• About this task: The entries are to be returned exactly, with images left out.

——————————

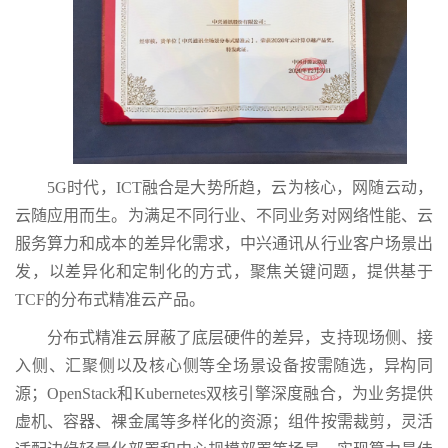
5G时代，ICT融合是大势所趋，云为核心，网随云动，
云随应用而生。为满足不同行业、不同业务对网络性能、云
服务算力和成本的差异化需求，中兴通讯从行业客户场景出
发，以差异化和定制化的方式，聚焦关键问题，提供基于
TCF的分布式精准云产品。
分布式精准云屏蔽了底层硬件的差异，支持现场侧、接
入侧、汇聚侧以及核心侧等全场景设备按需随选，异构同
源；OpenStack和Kubernetes双核引擎深度融合，为业务提供
虚机、容器、裸金属等多样化的资源；组件按需裁剪，灵活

——————————

• Reply:
5G时代，ICT融合是大势所趋，云为核心，网随云动，
云随应用而生。为满足不同行业、不同业务对网络性能、云
服务算力和成本的差异化需求，中兴通讯从行业客户场景出
发，以差异化和定制化的方式，聚焦关键问题，提供基于
TCF的分布式精准云产品。
分布式精准云屏蔽了底层硬件的差异，支持现场侧、接
入侧、汇聚侧以及核心侧等全场景设备按需随选，异构同
源；OpenStack和Kubernetes双核引擎深度融合，为业务提供
虚机、容器、裸金属等多样化的资源；组件按需裁剪，灵活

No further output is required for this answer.